Prageeta Sharma

1972 / Framingham, Massachusetts

The Qualities Of Things

I keep freedom under my belt, I say, this is for the little people.
With a taunt and shallow plush smile, I have read a book that will keep
oranges that bright aluminum and poets amongst trucks fretting
in that neighborly way. He might say,
you are looking for a stray dog beneath straw light.
I, however, want to hold up a candle in a philosopher's coat
and with a beard to scratch,
account for all misguided phantoms in the shadow, carry a silver buckle
and a manly fat stomach, salute the orange grove, and ask the marines.
With freedom under your belt, he might say, the stench is wicked,
the dogs are wicked this time of night.
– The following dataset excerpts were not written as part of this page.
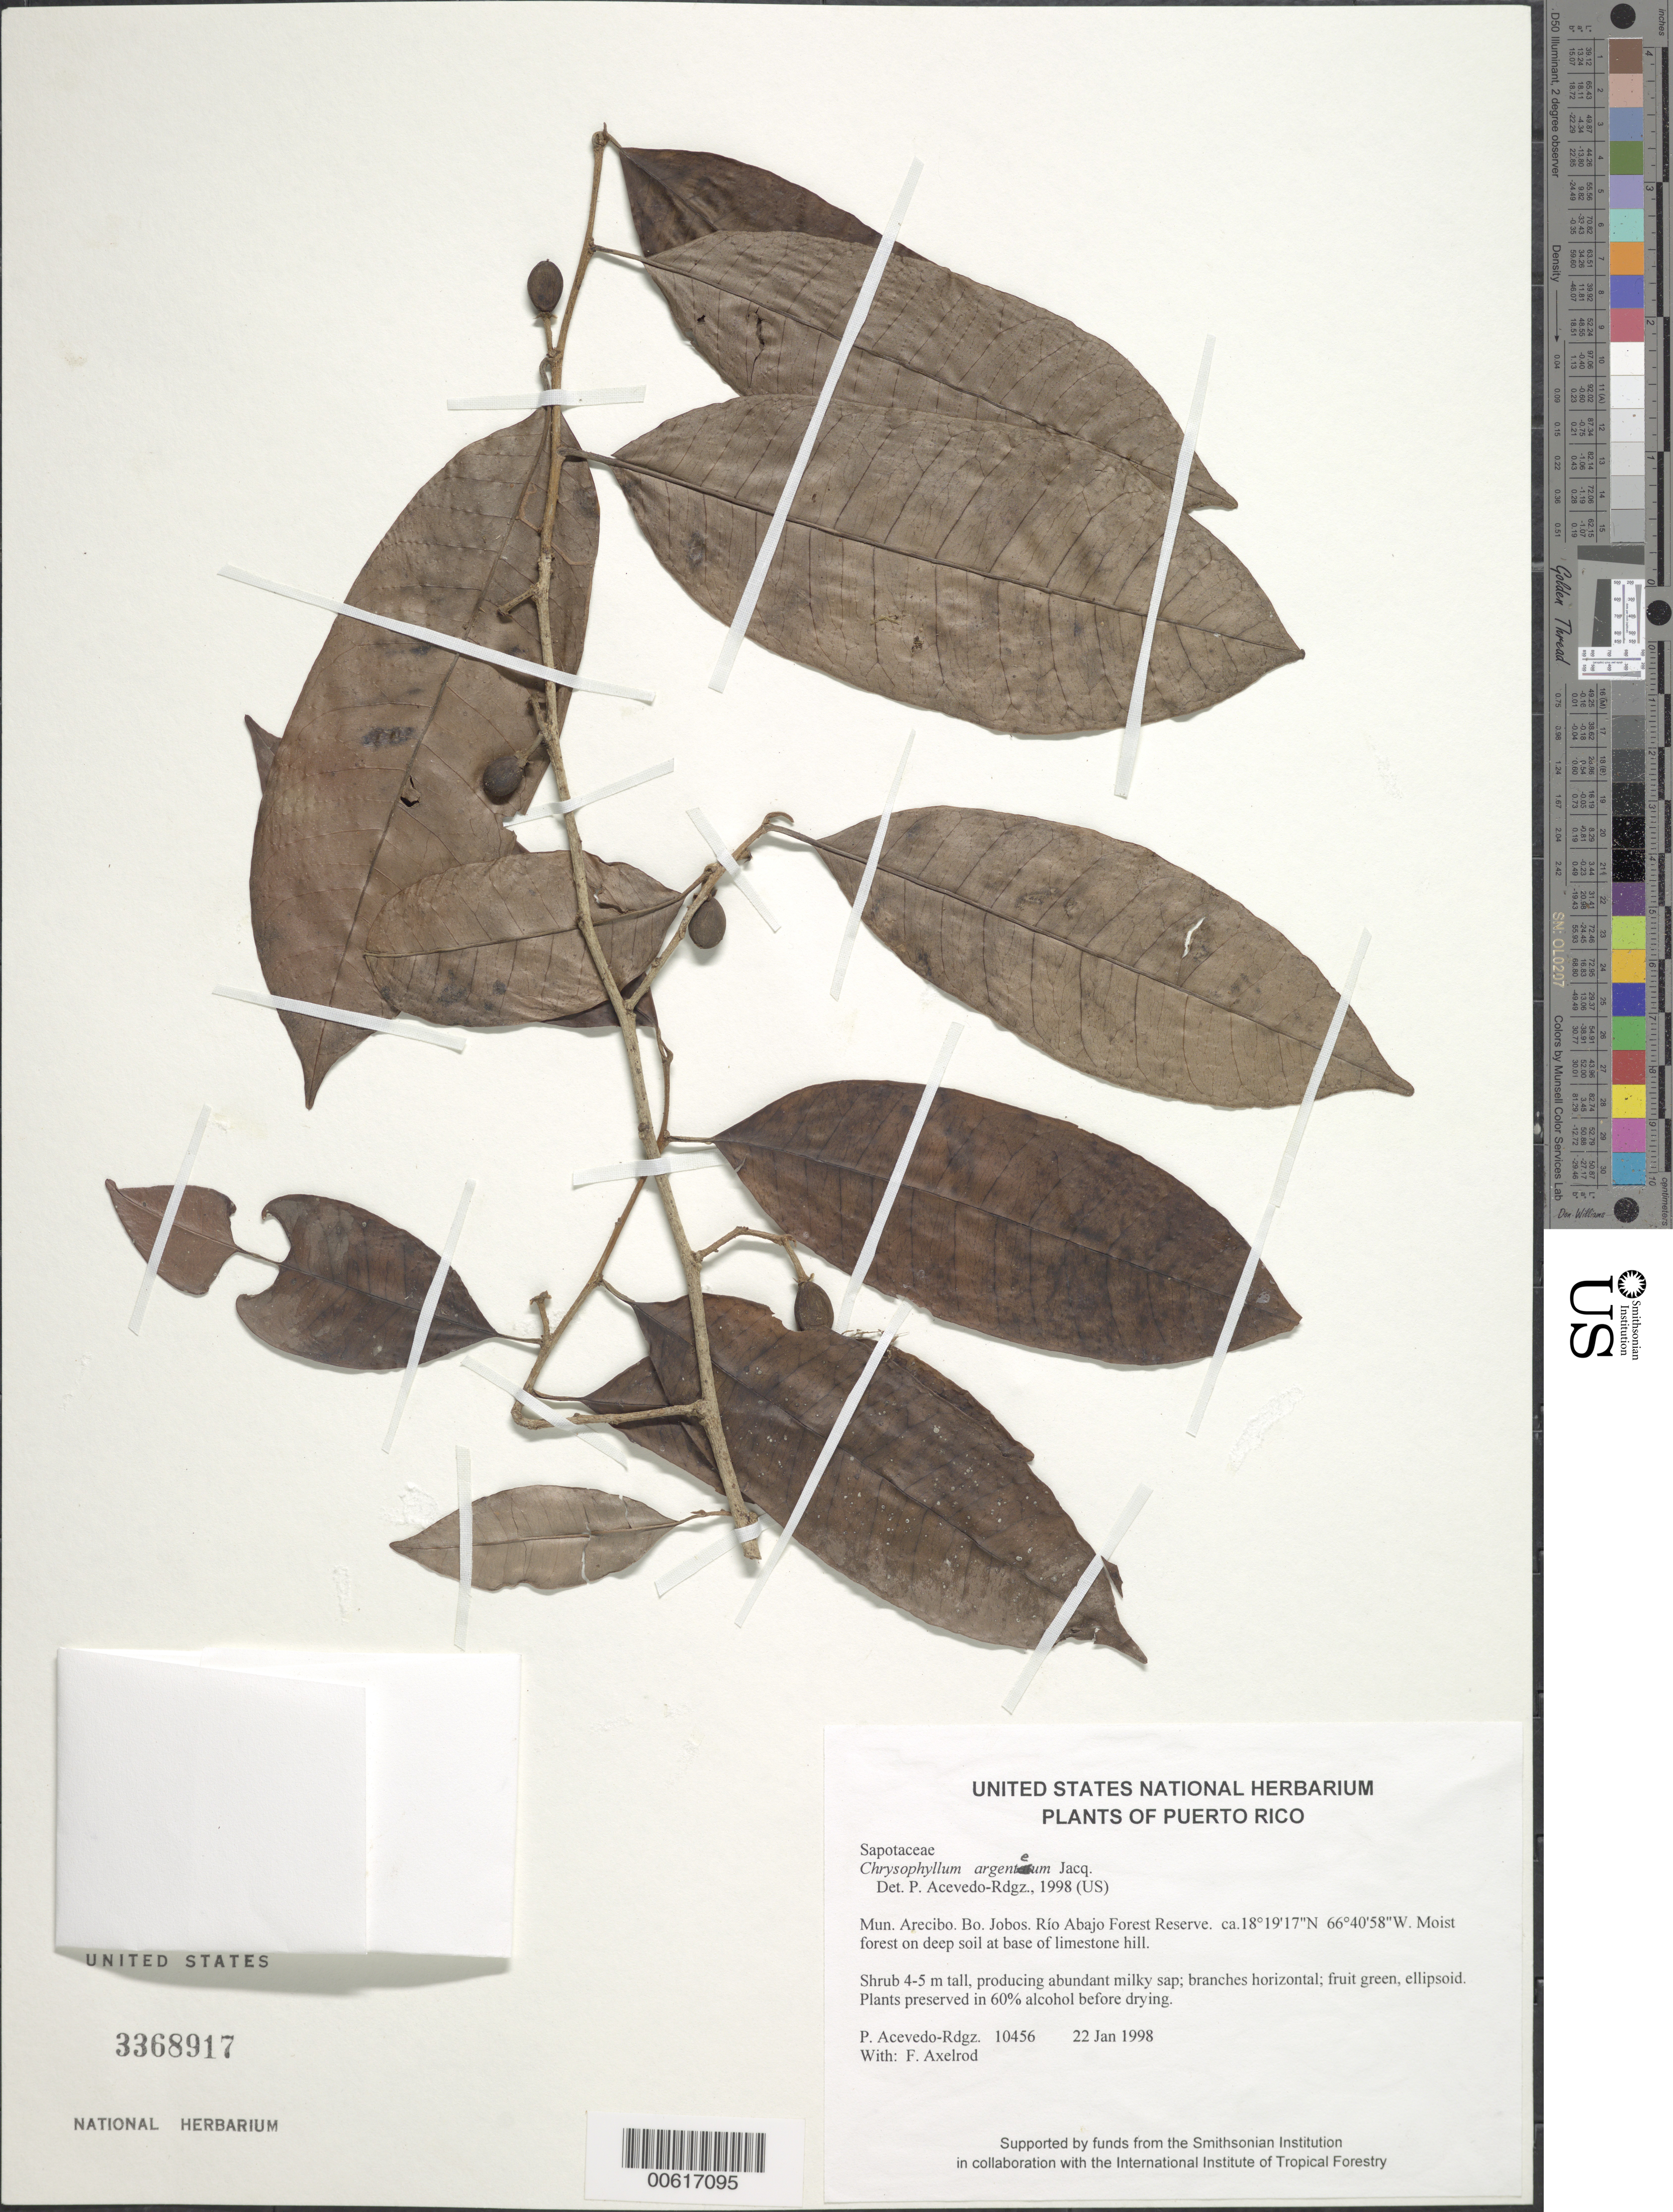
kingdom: Plantae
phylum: Tracheophyta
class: Magnoliopsida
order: Ericales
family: Sapotaceae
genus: Chrysophyllum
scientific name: Chrysophyllum argenteum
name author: Jacq.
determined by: Acevedo-Rodríguez, P., (BOT), Smithsonian Institution - National Museum of Natural History (UNITED STATES)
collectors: P. Acevedo-Rodr. & F. S. Axelrod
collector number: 10456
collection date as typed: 22 Jan 1998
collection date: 1998-01-22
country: Puerto Rico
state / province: Arecibo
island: Puerto Rico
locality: Arecibo; Bo. Jobos; Río Abajo Forest Reserve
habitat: Moist forest on deep soil at base of limestone hill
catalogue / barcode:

I bar the door. He rubs his eyes.
We have never seen geese as white this early.
The quantitative methods for business are sung out the window in late spring
when one receives letters and packages,
identifies the neighbors dog with a smile.
We leave a note to the traffic cop, this an imagined car, it is a shiny bright red.
There are lilies near the park. The woman laughs who so dearly wants
the woods to be a deep thicket, a blue night.
Paper work is not for the survivors, it is for the hunter, lifting the pen to
the prey, down after the kill. I am willing to sacrifice only the little of the
remainder of ink,
persistence is for the cute animal, the cat, or the stuffed bear.
Manufactured, I send you little of me, I do not take pleasure in busy tasks.
I tremble. You are a ghost. I ask you, what can a dollar bill mean
to a pack of jackals in early autumn or spring or what have you.